I've been with them yrs and no problems.  I did have a technical issue when Eircom changed the "router thingies" on the road outside, it did take a while to get thro to their tech support, but when I did it was quickly sorted. Never had any problems with the phone.


----------



## peno (14 Feb 2011)

Since my post above complaining of the service it was restored the next day and has been fine ever since - Obviously not getting the full 8mb speed but averaging about 5.

At this stage I'm thinking it will be just as good as eircom for a cheaper price but expect some initial teething problems.


----------



## rraido (18 Feb 2011)

I'd avoid them like the plague. Broadband service very poor. i was with BT never had any problems until vodafone took them over. Broadband keeps dropping since last november for no reason. could stay down for minutes/hours. am sick ringing technical support and they carrying out the same tests time and again. engineers checked the exchange and didn't find any problems, however things got no better. service worst at weekends.

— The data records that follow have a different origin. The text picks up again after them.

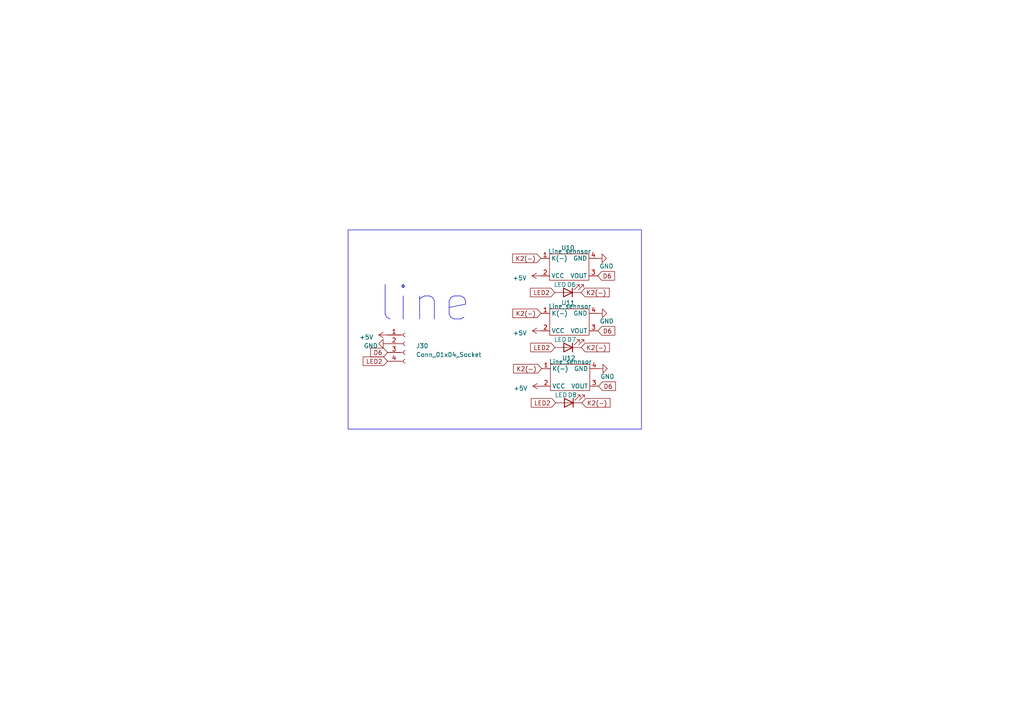
<source format=kicad_sch>
(kicad_sch (version 20230121) (generator eeschema)

  (uuid db7fb8d3-43fb-475d-aa15-ba33294a4a9c)

  (paper "A4")

  


  (rectangle (start 100.965 66.675) (end 186.055 124.46)
    (stroke (width 0) (type default))
    (fill (type none))
    (uuid ea341986-6ce7-47f6-96bd-ed7c6c05a81b)
  )

  (text "line" (at 109.22 93.98 0)
    (effects (font (size 10 10)) (justify left bottom))
    (uuid 0a5c230c-ccbf-4f30-a8b3-b7c32de06502)
  )

  (global_label "LED2" (shape input) (at 112.395 104.775 180) (fields_autoplaced)
    (effects (font (size 1.27 1.27)) (justify right))
    (uuid 12338694-f9cf-4cbc-8819-19ee13a69e57)
    (property "Intersheetrefs" "${INTERSHEET_REFS}" (at 104.8326 104.775 0)
      (effects (font (size 1.27 1.27)) (justify right) hide)
    )
  )
  (global_label "LED2" (shape input) (at 160.909 84.836 180) (fields_autoplaced)
    (effects (font (size 1.27 1.27)) (justify right))
    (uuid 2989c49f-0592-439c-8942-ed253ab9e978)
    (property "Intersheetrefs" "${INTERSHEET_REFS}" (at 153.3466 84.836 0)
      (effects (font (size 1.27 1.27)) (justify right) hide)
    )
  )
  (global_label "K2(-)" (shape input) (at 168.5984 100.7843 0) (fields_autoplaced)
    (effects (font (size 1.27 1.27)) (justify left))
    (uuid 585cbec5-f5e3-410d-bc14-d959998b9439)
    (property "Intersheetrefs" "${INTERSHEET_REFS}" (at 177.2495 100.7843 0)
      (effects (font (size 1.27 1.27)) (justify left) hide)
    )
  )
  (global_label "K2(-)" (shape input) (at 156.845 74.93 180) (fields_autoplaced)
    (effects (font (size 1.27 1.27)) (justify right))
    (uuid 5cff6357-3e7b-4fe6-a4a0-3627f2f6a764)
    (property "Intersheetrefs" "${INTERSHEET_REFS}" (at 148.1939 74.93 0)
      (effects (font (size 1.27 1.27)) (justify right) hide)
    )
  )
  (global_label "LED2" (shape input) (at 160.9784 100.7843 180) (fields_autoplaced)
    (effects (font (size 1.27 1.27)) (justify right))
    (uuid 5e096fbc-770b-4908-a698-b02f312c6d8b)
    (property "Intersheetrefs" "${INTERSHEET_REFS}" (at 153.416 100.7843 0)
      (effects (font (size 1.27 1.27)) (justify right) hide)
    )
  )
  (global_label "K2(-)" (shape input) (at 157.099 106.934 180) (fields_autoplaced)
    (effects (font (size 1.27 1.27)) (justify right))
    (uuid 647befa3-dea7-4ce0-a98b-734eb16f288c)
    (property "Intersheetrefs" "${INTERSHEET_REFS}" (at 148.4479 106.934 0)
      (effects (font (size 1.27 1.27)) (justify right) hide)
    )
  )
  (global_label "D6" (shape input) (at 112.395 102.235 180) (fields_autoplaced)
    (effects (font (size 1.27 1.27)) (justify right))
    (uuid 666790e1-72db-4155-acd3-3f6d9c97f56e)
    (property "Intersheetrefs" "${INTERSHEET_REFS}" (at 107.0097 102.235 0)
      (effects (font (size 1.27 1.27)) (justify right) hide)
    )
  )
  (global_label "LED2" (shape input) (at 161.163 116.84 180) (fields_autoplaced)
    (effects (font (size 1.27 1.27)) (justify right))
    (uuid 6e820771-d358-44f1-906b-327f18013b12)
    (property "Intersheetrefs" "${INTERSHEET_REFS}" (at 153.6006 116.84 0)
      (effects (font (size 1.27 1.27)) (justify right) hide)
    )
  )
  (global_label "K2(-)" (shape input) (at 156.9144 90.8783 180) (fields_autoplaced)
    (effects (font (size 1.27 1.27)) (justify right))
    (uuid 765f8f9e-56c7-44e4-8add-d8a210d98247)
    (property "Intersheetrefs" "${INTERSHEET_REFS}" (at 148.2633 90.8783 0)
      (effects (font (size 1.27 1.27)) (justify right) hide)
    )
  )
  (global_label "K2(-)" (shape input) (at 168.783 116.84 0) (fields_autoplaced)
    (effects (font (size 1.27 1.27)) (justify left))
    (uuid a4670ff0-4b0e-4f26-87de-ec7a9eb6379c)
    (property "Intersheetrefs" "${INTERSHEET_REFS}" (at 177.4341 116.84 0)
      (effects (font (size 1.27 1.27)) (justify left) hide)
    )
  )
  (global_label "D6" (shape input) (at 173.609 112.014 0) (fields_autoplaced)
    (effects (font (size 1.27 1.27)) (justify left))
    (uuid b9a14728-a5b2-4e67-9adf-c65cd66c38f1)
    (property "Intersheetrefs" "${INTERSHEET_REFS}" (at 178.9943 112.014 0)
      (effects (font (size 1.27 1.27)) (justify left) hide)
    )
  )
  (global_label "D6" (shape input) (at 173.4244 95.9583 0) (fields_autoplaced)
    (effects (font (size 1.27 1.27)) (justify left))
    (uuid cdb9f467-82de-483d-afdb-f5ec56a0f738)
    (property "Intersheetrefs" "${INTERSHEET_REFS}" (at 178.8097 95.9583 0)
      (effects (font (size 1.27 1.27)) (justify left) hide)
    )
  )
  (global_label "D6" (shape input) (at 173.355 80.01 0) (fields_autoplaced)
    (effects (font (size 1.27 1.27)) (justify left))
    (uuid e1f58ed8-2e58-4239-a611-1d224015b44a)
    (property "Intersheetrefs" "${INTERSHEET_REFS}" (at 178.7403 80.01 0)
      (effects (font (size 1.27 1.27)) (justify left) hide)
    )
  )
  (global_label "K2(-)" (shape input) (at 168.529 84.836 0) (fields_autoplaced)
    (effects (font (size 1.27 1.27)) (justify left))
    (uuid e8ef216b-d2ad-4e35-8487-79af963737c7)
    (property "Intersheetrefs" "${INTERSHEET_REFS}" (at 177.1801 84.836 0)
      (effects (font (size 1.27 1.27)) (justify left) hide)
    )
  )

  (symbol (lib_id "power:+5V") (at 156.845 80.01 90) (unit 1)
    (in_bom yes) (on_board yes) (dnp no) (fields_autoplaced)
    (uuid 0455cf18-7c70-44c8-a6e2-74701e97f398)
    (property "Reference" "#PWR037" (at 160.655 80.01 0)
      (effects (font (size 1.27 1.27)) hide)
    )
    (property "Value" "+5V" (at 152.7613 80.645 90)
      (effects (font (size 1.27 1.27)) (justify left))
    )
    (property "Footprint" "" (at 156.845 80.01 0)
      (effects (font (size 1.27 1.27)) hide)
    )
    (property "Datasheet" "" (at 156.845 80.01 0)
      (effects (font (size 1.27 1.27)) hide)
    )
    (pin "1" (uuid c8ce543b-6789-4c4d-84a8-f51e2a98d50b))
    (instances
      (project "line_others"
        (path "/db7fb8d3-43fb-475d-aa15-ba33294a4a9c"
          (reference "#PWR037") (unit 1)
        )
      )
    )
  )

  (symbol (lib_id "power:+5V") (at 112.395 97.155 90) (unit 1)
    (in_bom yes) (on_board yes) (dnp no) (fields_autoplaced)
    (uuid 08479d02-d2e5-4c56-99e1-ea9de21db173)
    (property "Reference" "#PWR0104" (at 116.205 97.155 0)
      (effects (font (size 1.27 1.27)) hide)
    )
    (property "Value" "+5V" (at 108.3113 97.79 90)
      (effects (font (size 1.27 1.27)) (justify left))
    )
    (property "Footprint" "" (at 112.395 97.155 0)
      (effects (font (size 1.27 1.27)) hide)
    )
    (property "Datasheet" "" (at 112.395 97.155 0)
      (effects (font (size 1.27 1.27)) hide)
    )
    (pin "1" (uuid 008ea289-c4a1-469f-a40c-91f5595f39d7))
    (instances
      (project "line_others"
        (path "/db7fb8d3-43fb-475d-aa15-ba33294a4a9c"
          (reference "#PWR0104") (unit 1)
        )
      )
    )
  )

  (symbol (lib_id "power:GND") (at 173.355 74.93 90) (unit 1)
    (in_bom yes) (on_board yes) (dnp no)
    (uuid 09f3b1d5-6e63-4a3b-8b6c-833c8d4be715)
    (property "Reference" "#PWR039" (at 179.705 74.93 0)
      (effects (font (size 1.27 1.27)) hide)
    )
    (property "Value" "GND" (at 173.863 77.216 90)
      (effects (font (size 1.27 1.27)) (justify right))
    )
    (property "Footprint" "" (at 173.355 74.93 0)
      (effects (font (size 1.27 1.27)) hide)
    )
    (property "Datasheet" "" (at 173.355 74.93 0)
      (effects (font (size 1.27 1.27)) hide)
    )
    (pin "1" (uuid 7f411377-875a-4848-85e7-d4a0923f49e9))
    (instances
      (project "line_others"
        (path "/db7fb8d3-43fb-475d-aa15-ba33294a4a9c"
          (reference "#PWR039") (unit 1)
        )
      )
    )
  )

  (symbol (lib_id "Connector:Conn_01x04_Socket") (at 117.475 99.695 0) (unit 1)
    (in_bom yes) (on_board yes) (dnp no) (fields_autoplaced)
    (uuid 29a74346-e8fa-42cd-b952-1a4a3b02bece)
    (property "Reference" "J30" (at 120.65 100.33 0)
      (effects (font (size 1.27 1.27)) (justify left))
    )
    (property "Value" "Conn_01x04_Socket" (at 120.65 102.87 0)
      (effects (font (size 1.27 1.27)) (justify left))
    )
    (property "Footprint" "Connector_PinHeader_2.54mm:PinHeader_1x04_P2.54mm_Horizontal" (at 117.475 99.695 0)
      (effects (font (size 1.27 1.27)) hide)
    )
    (property "Datasheet" "~" (at 117.475 99.695 0)
      (effects (font (size 1.27 1.27)) hide)
    )
    (pin "1" (uuid e1a0955f-6376-42a7-a419-bcea7e825a3f))
    (pin "2" (uuid c34d7be1-6812-497e-a7b0-39293afc1556))
    (pin "3" (uuid 14924dfa-0490-4fcf-b947-6836db07ec6d))
    (pin "4" (uuid 25fecc94-dc72-40eb-89ea-875c157fa53d))
    (instances
      (project "line_others"
        (path "/db7fb8d3-43fb-475d-aa15-ba33294a4a9c"
          (reference "J30") (unit 1)
        )
      )
    )
  )

  (symbol (lib_id "power:GND") (at 173.609 106.934 90) (unit 1)
    (in_bom yes) (on_board yes) (dnp no)
    (uuid 48be7b47-aa44-4697-8099-e249a03da8cf)
    (property "Reference" "#PWR042" (at 179.959 106.934 0)
      (effects (font (size 1.27 1.27)) hide)
    )
    (property "Value" "GND" (at 174.117 109.22 90)
      (effects (font (size 1.27 1.27)) (justify right))
    )
    (property "Footprint" "" (at 173.609 106.934 0)
      (effects (font (size 1.27 1.27)) hide)
    )
    (property "Datasheet" "" (at 173.609 106.934 0)
      (effects (font (size 1.27 1.27)) hide)
    )
    (pin "1" (uuid 182135f2-adee-4261-88be-352aedd7ea45))
    (instances
      (project "line_others"
        (path "/db7fb8d3-43fb-475d-aa15-ba33294a4a9c"
          (reference "#PWR042") (unit 1)
        )
      )
    )
  )

  (symbol (lib_id "Device:LED") (at 164.7884 100.7843 180) (unit 1)
    (in_bom yes) (on_board yes) (dnp no)
    (uuid 818a3cbf-60dd-47ec-9bd2-00e9602d9dee)
    (property "Reference" "D7" (at 165.8044 98.4983 0)
      (effects (font (size 1.27 1.27)))
    )
    (property "Value" "LED" (at 162.5024 98.4983 0)
      (effects (font (size 1.27 1.27)))
    )
    (property "Footprint" "LED_THT:LED_D5.0mm_Clear" (at 164.7884 100.7843 0)
      (effects (font (size 1.27 1.27)) hide)
    )
    (property "Datasheet" "~" (at 164.7884 100.7843 0)
      (effects (font (size 1.27 1.27)) hide)
    )
    (pin "1" (uuid e74699d7-8323-4e0b-bf84-e29727c52d77))
    (pin "2" (uuid 8d9a6ef1-26c3-477e-8d89-cdc3627fadc8))
    (instances
      (project "line_others"
        (path "/db7fb8d3-43fb-475d-aa15-ba33294a4a9c"
          (reference "D7") (unit 1)
        )
      )
    )
  )

  (symbol (lib_id "Device:LED") (at 164.719 84.836 180) (unit 1)
    (in_bom yes) (on_board yes) (dnp no)
    (uuid 89b6ee97-5201-4c27-ac5d-2304bfc558b8)
    (property "Reference" "D6" (at 165.735 82.55 0)
      (effects (font (size 1.27 1.27)))
    )
    (property "Value" "LED" (at 162.433 82.55 0)
      (effects (font (size 1.27 1.27)))
    )
    (property "Footprint" "LED_THT:LED_D5.0mm_Clear" (at 164.719 84.836 0)
      (effects (font (size 1.27 1.27)) hide)
    )
    (property "Datasheet" "~" (at 164.719 84.836 0)
      (effects (font (size 1.27 1.27)) hide)
    )
    (pin "1" (uuid db9d6046-10d9-422a-953b-9519cf500ede))
    (pin "2" (uuid 5066ea42-900c-43b1-9ff7-12871955775f))
    (instances
      (project "line_others"
        (path "/db7fb8d3-43fb-475d-aa15-ba33294a4a9c"
          (reference "D6") (unit 1)
        )
      )
    )
  )

  (symbol (lib_id "power:+5V") (at 156.9144 95.9583 90) (unit 1)
    (in_bom yes) (on_board yes) (dnp no) (fields_autoplaced)
    (uuid 8de61750-2061-4231-a9fd-88e1c35b7764)
    (property "Reference" "#PWR038" (at 160.7244 95.9583 0)
      (effects (font (size 1.27 1.27)) hide)
    )
    (property "Value" "+5V" (at 152.8307 96.5933 90)
      (effects (font (size 1.27 1.27)) (justify left))
    )
    (property "Footprint" "" (at 156.9144 95.9583 0)
      (effects (font (size 1.27 1.27)) hide)
    )
    (property "Datasheet" "" (at 156.9144 95.9583 0)
      (effects (font (size 1.27 1.27)) hide)
    )
    (pin "1" (uuid 53e7bc17-0213-4e70-83ec-08195318ac5a))
    (instances
      (project "line_others"
        (path "/db7fb8d3-43fb-475d-aa15-ba33294a4a9c"
          (reference "#PWR038") (unit 1)
        )
      )
    )
  )

  (symbol (lib_id "power:GND") (at 173.4244 90.8783 90) (unit 1)
    (in_bom yes) (on_board yes) (dnp no)
    (uuid 9a9fd964-7d71-4b8c-a916-46f972b3aee8)
    (property "Reference" "#PWR040" (at 179.7744 90.8783 0)
      (effects (font (size 1.27 1.27)) hide)
    )
    (property "Value" "GND" (at 173.9324 93.1643 90)
      (effects (font (size 1.27 1.27)) (justify right))
    )
    (property "Footprint" "" (at 173.4244 90.8783 0)
      (effects (font (size 1.27 1.27)) hide)
    )
    (property "Datasheet" "" (at 173.4244 90.8783 0)
      (effects (font (size 1.27 1.27)) hide)
    )
    (pin "1" (uuid 50b37be1-3a80-4d9d-a030-174d68db8276))
    (instances
      (project "line_others"
        (path "/db7fb8d3-43fb-475d-aa15-ba33294a4a9c"
          (reference "#PWR040") (unit 1)
        )
      )
    )
  )

  (symbol (lib_id "power:GND") (at 112.395 99.695 270) (unit 1)
    (in_bom yes) (on_board yes) (dnp no) (fields_autoplaced)
    (uuid b8cc23a3-60c0-4405-bfdd-a44914d63822)
    (property "Reference" "#PWR0105" (at 106.045 99.695 0)
      (effects (font (size 1.27 1.27)) hide)
    )
    (property "Value" "GND" (at 109.601 100.33 90)
      (effects (font (size 1.27 1.27)) (justify right))
    )
    (property "Footprint" "" (at 112.395 99.695 0)
      (effects (font (size 1.27 1.27)) hide)
    )
    (property "Datasheet" "" (at 112.395 99.695 0)
      (effects (font (size 1.27 1.27)) hide)
    )
    (pin "1" (uuid e23627c2-fb0f-4193-8632-c912fbf44c57))
    (instances
      (project "line_others"
        (path "/db7fb8d3-43fb-475d-aa15-ba33294a4a9c"
          (reference "#PWR0105") (unit 1)
        )
      )
    )
  )

  (symbol (lib_id "Line_Sensor:Line_sennsor") (at 165.989 104.394 0) (unit 1)
    (in_bom yes) (on_board yes) (dnp no)
    (uuid bbca1d1d-60b2-47a5-bc22-ce654c21857e)
    (property "Reference" "U12" (at 164.973 103.886 0)
      (effects (font (size 1.27 1.27)))
    )
    (property "Value" "Line_sennsor" (at 165.481 104.902 0)
      (effects (font (size 1.27 1.27)))
    )
    (property "Footprint" "_Others:S4282-51" (at 165.989 104.394 0)
      (effects (font (size 1.27 1.27)) hide)
    )
    (property "Datasheet" "" (at 165.989 104.394 0)
      (effects (font (size 1.27 1.27)) hide)
    )
    (pin "1" (uuid 8f773b13-065e-423f-a1fc-7e797fa58cfa))
    (pin "2" (uuid 5dc03048-c7b4-4a06-a5a1-15719af6b4ac))
    (pin "3" (uuid 6f5d3063-199c-4623-a93e-2197cff0251f))
    (pin "4" (uuid f1fbf114-bfaf-45c5-b004-d04f88564ddf))
    (instances
      (project "line_others"
        (path "/db7fb8d3-43fb-475d-aa15-ba33294a4a9c"
          (reference "U12") (unit 1)
        )
      )
    )
  )

  (symbol (lib_id "Device:LED") (at 164.973 116.84 180) (unit 1)
    (in_bom yes) (on_board yes) (dnp no)
    (uuid cdca74ca-aa5a-4fd1-8883-86ac92c8ae34)
    (property "Reference" "D8" (at 165.989 114.554 0)
      (effects (font (size 1.27 1.27)))
    )
    (property "Value" "LED" (at 162.687 114.554 0)
      (effects (font (size 1.27 1.27)))
    )
    (property "Footprint" "LED_THT:LED_D5.0mm_Clear" (at 164.973 116.84 0)
      (effects (font (size 1.27 1.27)) hide)
    )
    (property "Datasheet" "~" (at 164.973 116.84 0)
      (effects (font (size 1.27 1.27)) hide)
    )
    (pin "1" (uuid 5d571490-0c56-4f26-81f9-6fe22f26c040))
    (pin "2" (uuid 4397cadc-ec96-4b0d-aa9c-2e186f3161f6))
    (instances
      (project "line_others"
        (path "/db7fb8d3-43fb-475d-aa15-ba33294a4a9c"
          (reference "D8") (unit 1)
        )
      )
    )
  )

  (symbol (lib_id "power:+5V") (at 157.099 112.014 90) (unit 1)
    (in_bom yes) (on_board yes) (dnp no) (fields_autoplaced)
    (uuid f6864b83-0d9c-4a63-9eb0-cd4d16d7d3a7)
    (property "Reference" "#PWR041" (at 160.909 112.014 0)
      (effects (font (size 1.27 1.27)) hide)
    )
    (property "Value" "+5V" (at 153.0153 112.649 90)
      (effects (font (size 1.27 1.27)) (justify left))
    )
    (property "Footprint" "" (at 157.099 112.014 0)
      (effects (font (size 1.27 1.27)) hide)
    )
    (property "Datasheet" "" (at 157.099 112.014 0)
      (effects (font (size 1.27 1.27)) hide)
    )
    (pin "1" (uuid 7274066f-2923-457f-a51b-0755e37309e5))
    (instances
      (project "line_others"
        (path "/db7fb8d3-43fb-475d-aa15-ba33294a4a9c"
          (reference "#PWR041") (unit 1)
        )
      )
    )
  )

  (symbol (lib_id "Line_Sensor:Line_sennsor") (at 165.8044 88.3383 0) (unit 1)
    (in_bom yes) (on_board yes) (dnp no)
    (uuid fba02eb6-6755-42cf-a6ae-8dc1ad34ac7f)
    (property "Reference" "U11" (at 164.7884 87.8303 0)
      (effects (font (size 1.27 1.27)))
    )
    (property "Value" "Line_sennsor" (at 165.2964 88.8463 0)
      (effects (font (size 1.27 1.27)))
    )
    (property "Footprint" "_Others:S4282-51" (at 165.8044 88.3383 0)
      (effects (font (size 1.27 1.27)) hide)
    )
    (property "Datasheet" "" (at 165.8044 88.3383 0)
      (effects (font (size 1.27 1.27)) hide)
    )
    (pin "1" (uuid 5275a0e9-744a-496f-be9e-2c359f8cd9bf))
    (pin "2" (uuid 29d07676-43ac-4c58-9a45-f25084ef8fe1))
    (pin "3" (uuid 959a675c-4b2a-4f7c-8e11-9d180c04f4b2))
    (pin "4" (uuid e7ee7cb2-e4e8-4e78-b177-e9b75b70fd6e))
    (instances
      (project "line_others"
        (path "/db7fb8d3-43fb-475d-aa15-ba33294a4a9c"
          (reference "U11") (unit 1)
        )
      )
    )
  )

  (symbol (lib_id "Line_Sensor:Line_sennsor") (at 165.735 72.39 0) (unit 1)
    (in_bom yes) (on_board yes) (dnp no)
    (uuid fbb85f8b-049c-4af6-aad4-d8a94cc5aa1c)
    (property "Reference" "U10" (at 164.719 71.882 0)
      (effects (font (size 1.27 1.27)))
    )
    (property "Value" "Line_sennsor" (at 165.227 72.898 0)
      (effects (font (size 1.27 1.27)))
    )
    (property "Footprint" "_Others:S4282-51" (at 165.735 72.39 0)
      (effects (font (size 1.27 1.27)) hide)
    )
    (property "Datasheet" "" (at 165.735 72.39 0)
      (effects (font (size 1.27 1.27)) hide)
    )
    (pin "1" (uuid aae9f874-fa3f-4897-a586-5877b2bfd5bc))
    (pin "2" (uuid 849aee1a-818b-46ed-84fd-52b5f38e4ae8))
    (pin "3" (uuid 3308ce78-2382-437d-8ae2-7d21c6dcc437))
    (pin "4" (uuid 9ba962db-022a-48b7-ac80-403452d5af39))
    (instances
      (project "line_others"
        (path "/db7fb8d3-43fb-475d-aa15-ba33294a4a9c"
          (reference "U10") (unit 1)
        )
      )
    )
  )

  (sheet_instances
    (path "/" (page "1"))
  )
)

</source>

i was in a contract with them and they only agreed yesterday to cancel the contract. i'm off to eircom for hopefully a proper broadband service.


----------



## horusd (18 Feb 2011)

Are you in Dublin rraido? I'm surprised at your experience, I never had any issue with them. Hope Eircom works out better for you.


----------



## JP1234 (19 Feb 2011)

I switched a few months ago.  It's been a mixture of bad and as OK as I expected.

On the plus side, my bills are almost €20 a month cheaper, I get all my local, national and calls to 3 nominated Vodafone mobiles included in the price. My BB speed is 6mps. The wifi connection which we use on the laptop upstairs is far more stable.

On the downside, It took 3 modems before I got it working properly, I had to carry on using my old eircom netopia for a while which left me with a slow connection. The tech support is fairly slow and not much use. (though the people are very very polite and did ring me back each time as promised) Worst of all is we now have a buzzing on the landline, have done everything they suggested, moving the phone to another room, made sure all old eircom filters are removed, but it is now almost impossible to use the landline for more than a few minutes. We didn't have this problem even after switching to vodafone but still using the eircom modem so for that reason alone I intend to switch back to eircom ( on a better deal than I was) once my years contract is up.


----------



## rraido (19 Feb 2011)

horusd said:


> Are you in Dublin rraido? I'm surprised at your experience, I never had any issue with them. Hope Eircom works out better for you.


Hi horusd,

I'm in mullingar and i'm not the only one experiencing these problems. my neighbours who are with vodafone are in the same predicament. neighbours with eircom have no problems. i have researched on the web and i know these problems are rampant. even vodafone's own forum is awash with this problem. i initially thought it was my own modem and i rang vodafone and signed a new 18 month contract last december, but the problems remained. i rang them this week and they agreed to cancel the contract without any penalty to which i was very surprised as i thought there would be a row over it.


----------



## horusd (19 Feb 2011)

Jeez, it really seems pot luck with Vodafone (and maybe others) as to how BB service works out, I had it in mind that it might be some localised technical issues, but that doesn't appear to be the case. Makes you wonder how the hell we'll manage the "smart" economy if this is so endemic. I'd love to find out what the problems with BB are, I know it's an election issue.


----------